- 476 Okunma
- 0 Yorum
- 2 Beğeni
Derin bir Sessizlik
"Aralıksız konuştular. Derin bir sessizlik oldu sonra."
Birinci bölüm
Sessizlik, ilginç ve inanılmaz bir bir ifade biçemi. Üstelik önüne bir sözcük katarak onu daha işin içinden çıkılmaz bir hale getirmenin, yardıma ihtiyacı varmış gibi bir tutum içinde olmanın pek anlamlı olmadığını düşünüyorum. Derinlik, pek çok lüzumsuz yakıştırma gibi başka bir büyülenmenin konusudur. Çünkü bir ortam, mekan ya da beklenen hareketin gelişmemesi hakkında sessizlik diye bir durum değerlendirmesini, bir de bazen kulaklarımızı yerine göre aklımızı ölçü alarak yapmak pek doğru gelmiyor. Ben, bu gezegende sessizliğin olduğuna inanmıyorum, zenon paradoksunda olduğu gibi o noktaya yaklaşabiliriz, ama sessizlik hele şehirde yaşayanlar için bir büyüdür. Beklentiyi karşılamayana sessizlik atfı yapmaksa şimdilik bahsetmek istemediğim bir konu.
İkinci bölüm
Ankara’yı bilenler bilir. Bilindik bu cümleyi masaya yatırmanın gereği yok.
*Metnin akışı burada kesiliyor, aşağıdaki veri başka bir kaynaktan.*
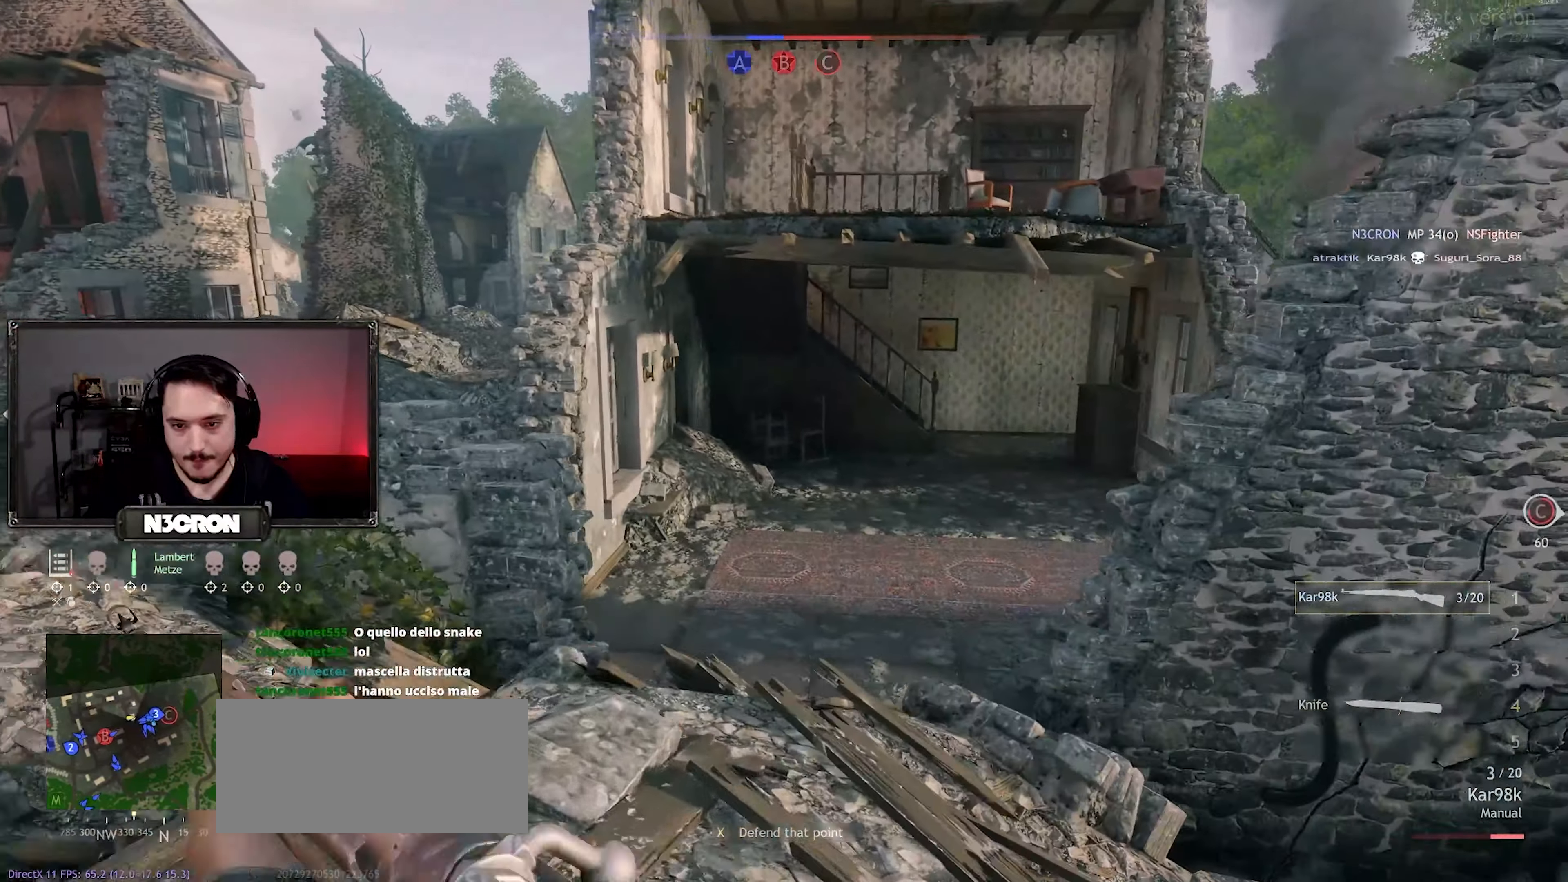
{"keys": ["a", "shift", "w"], "mouse": [], "events": []}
Kolay bir yol seçtim çünkü bahsedeceğim de bir yol, ana arter, bir şehrin can damarı bir başka söylemle. E. yolu üzerinde T. binasına gelmeden kaldırımın hemen kenarında yüksekliği yedi sekiz-metreyi zorlayan bir duvar var. Belki mühendislik bilenler anlayacaktır duvar bir istinat duvarına benziyor, eğri büğrü taşların çimento ile kaynaşması ile yapılmış, hoş görünümlü bir duvar diyebilirim. Yalnız üst kısmı sanki plastik bir öğeymişcesine geriye doğru kıvrılmış, parçalanmış yerleriyse ister istemez köşeli ve sivri bir hal almış. Önündeki metal reklam panosu sanki onu gizliyor. Duvardan dökülenler muhtemelen arkasına düşüyor. Bu yazı için esneyebilir zannedilip kırılır olan bir sembol lazımmış demek ki. Hatırlıyorum da Su yılından bahsetmişti Edip, yeni yıl duvar yılı olmalı, her şey sanmaya iyice dönüşürken. Hayal kırıklığı varsa biri esneyebilirsin demiş olmalı. Yazıya, duvarlara ve ağaçlara burada itiraz ediyorum. Semboller anlamsızdır. Beden insanlara ve ruhsuz sözcüklere değil sözüm.
Üçüncü bölüm
O, bebekliğinden pek az bahsetmiştir, çok bakımsız kaldığından dem vurmuştur birkaç sözünde. Bazen bütün gün tarlada bir ağaca adanmış yalnız bir bebek hayal ederim. Geçenlerde Ahmet Haşim’in Anadolu’yu anlattığı notların bir kısmını daha doğrusu bir mektubunda geçenleri okudum. Anadolu köylüsünün ne derece aç olduğunu ve gününe şekil veren her eylemin yiyeceğe ulaşmak dışında bir amacı olmadığını ve sefalet içinde yaşayan bu insanlardan bir miktar tiksinme ile bahsetmiş olduğu gözümden kaçmadı. Doğrusu köylüler ve kentlilerin ayrımı konusunda pek bilgim yok. Bu köşeli ve yoğun konuşmaların ortasında amorf bir yerde durduğum hissi peşimi bırakmamıştır. Geçen gün karnını okşayıp duran bir anne adayı ile yan yana oturdum ve Onu düşündüm. Bebekleri ağaca adayanlar çoktan gitti. Derin bir sessizlik yaşamış kimseleriz, yaşlanıyorum galiba.
YORUMLAR
Henüz yorum yapılmamış.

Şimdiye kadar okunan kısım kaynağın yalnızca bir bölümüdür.